PROBLEM:
For the entries below, state how many lines contain the word "overflow" and add nothing else.

[Items listed in a dataset]
-- -- --

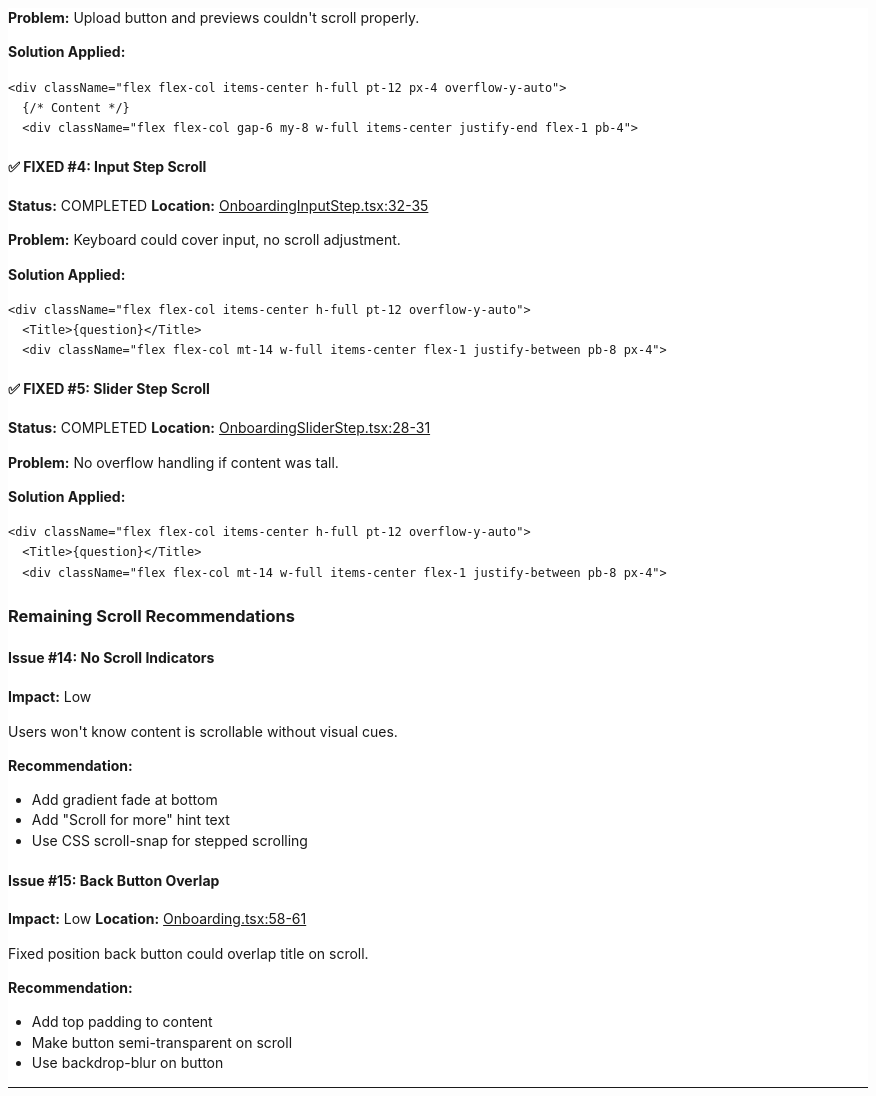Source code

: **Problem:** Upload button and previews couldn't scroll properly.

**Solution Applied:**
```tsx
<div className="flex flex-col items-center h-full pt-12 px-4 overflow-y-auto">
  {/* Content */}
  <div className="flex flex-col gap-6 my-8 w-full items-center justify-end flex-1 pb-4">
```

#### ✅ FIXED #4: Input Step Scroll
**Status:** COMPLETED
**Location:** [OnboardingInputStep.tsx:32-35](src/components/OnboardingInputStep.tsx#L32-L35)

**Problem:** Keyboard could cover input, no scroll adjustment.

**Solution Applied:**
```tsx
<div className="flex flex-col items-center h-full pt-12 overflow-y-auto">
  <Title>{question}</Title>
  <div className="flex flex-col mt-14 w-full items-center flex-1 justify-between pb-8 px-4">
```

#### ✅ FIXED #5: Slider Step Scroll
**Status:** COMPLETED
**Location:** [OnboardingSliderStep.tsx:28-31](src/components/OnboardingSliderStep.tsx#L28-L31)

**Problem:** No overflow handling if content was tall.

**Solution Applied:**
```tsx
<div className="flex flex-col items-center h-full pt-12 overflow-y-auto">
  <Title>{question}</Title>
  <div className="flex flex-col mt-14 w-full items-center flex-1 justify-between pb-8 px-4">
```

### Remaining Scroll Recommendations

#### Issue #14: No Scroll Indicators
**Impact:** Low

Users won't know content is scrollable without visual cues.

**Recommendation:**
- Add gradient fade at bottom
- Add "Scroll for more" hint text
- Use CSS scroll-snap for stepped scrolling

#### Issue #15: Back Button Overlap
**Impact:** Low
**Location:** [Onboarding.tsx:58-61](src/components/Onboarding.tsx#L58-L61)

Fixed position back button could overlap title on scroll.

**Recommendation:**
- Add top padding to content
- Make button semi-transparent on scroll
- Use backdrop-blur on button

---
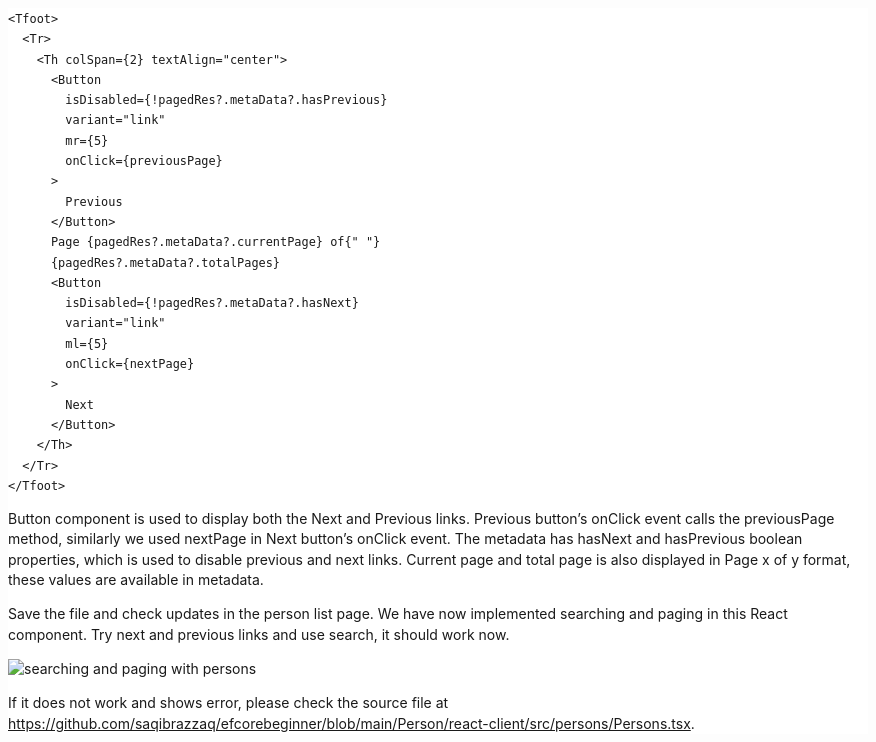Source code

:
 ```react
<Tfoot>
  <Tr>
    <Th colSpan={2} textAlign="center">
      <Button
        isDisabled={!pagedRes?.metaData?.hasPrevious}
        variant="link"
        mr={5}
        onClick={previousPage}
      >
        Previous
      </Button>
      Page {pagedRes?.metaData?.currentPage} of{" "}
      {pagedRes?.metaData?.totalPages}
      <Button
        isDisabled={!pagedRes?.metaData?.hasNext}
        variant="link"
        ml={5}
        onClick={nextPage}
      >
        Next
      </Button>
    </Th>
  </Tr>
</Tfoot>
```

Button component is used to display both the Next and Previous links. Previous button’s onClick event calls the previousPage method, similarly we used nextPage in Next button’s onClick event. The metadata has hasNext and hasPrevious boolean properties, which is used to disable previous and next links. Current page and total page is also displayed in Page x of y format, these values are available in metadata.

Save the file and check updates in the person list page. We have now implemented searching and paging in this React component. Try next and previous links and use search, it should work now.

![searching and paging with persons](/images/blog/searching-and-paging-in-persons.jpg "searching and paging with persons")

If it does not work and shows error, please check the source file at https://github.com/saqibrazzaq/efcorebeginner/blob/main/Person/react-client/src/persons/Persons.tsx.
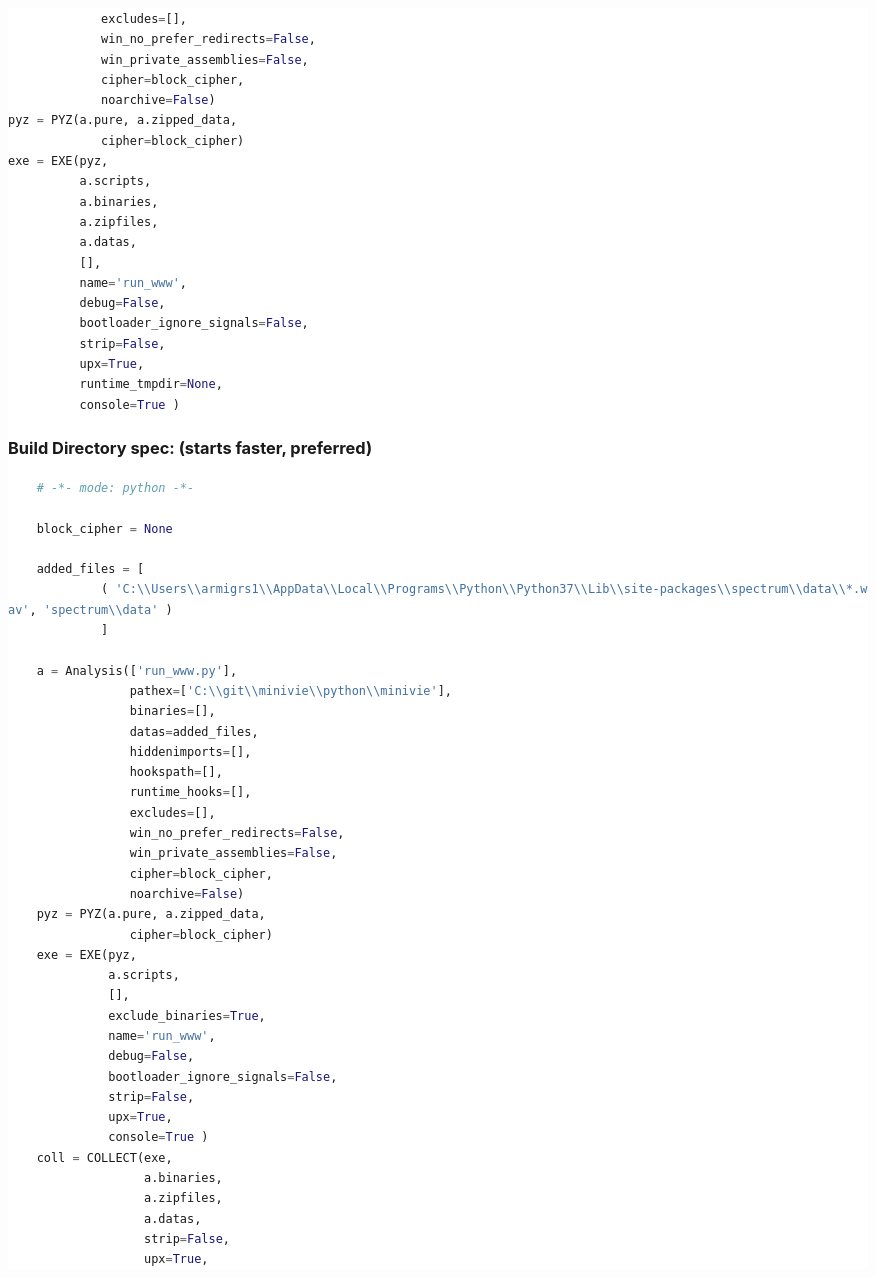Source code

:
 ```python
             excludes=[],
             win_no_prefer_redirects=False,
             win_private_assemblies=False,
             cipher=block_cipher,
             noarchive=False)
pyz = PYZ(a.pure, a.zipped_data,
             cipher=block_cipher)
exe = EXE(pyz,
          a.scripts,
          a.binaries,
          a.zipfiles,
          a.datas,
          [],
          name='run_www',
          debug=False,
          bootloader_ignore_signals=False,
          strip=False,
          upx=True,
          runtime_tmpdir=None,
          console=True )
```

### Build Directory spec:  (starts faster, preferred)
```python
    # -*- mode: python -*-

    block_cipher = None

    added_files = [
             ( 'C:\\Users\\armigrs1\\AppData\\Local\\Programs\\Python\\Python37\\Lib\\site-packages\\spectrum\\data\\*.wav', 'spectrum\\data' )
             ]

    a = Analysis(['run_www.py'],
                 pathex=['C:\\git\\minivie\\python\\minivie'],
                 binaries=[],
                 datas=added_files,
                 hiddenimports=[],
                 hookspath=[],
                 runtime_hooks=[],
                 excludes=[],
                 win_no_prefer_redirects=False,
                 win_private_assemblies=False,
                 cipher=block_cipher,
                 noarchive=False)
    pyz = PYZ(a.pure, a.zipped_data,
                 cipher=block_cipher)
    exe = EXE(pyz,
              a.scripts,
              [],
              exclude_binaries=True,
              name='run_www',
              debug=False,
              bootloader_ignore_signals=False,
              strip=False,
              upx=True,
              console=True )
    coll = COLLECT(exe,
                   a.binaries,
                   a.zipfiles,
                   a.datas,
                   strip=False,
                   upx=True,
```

-- -- --

OUTPUT BELOW:
4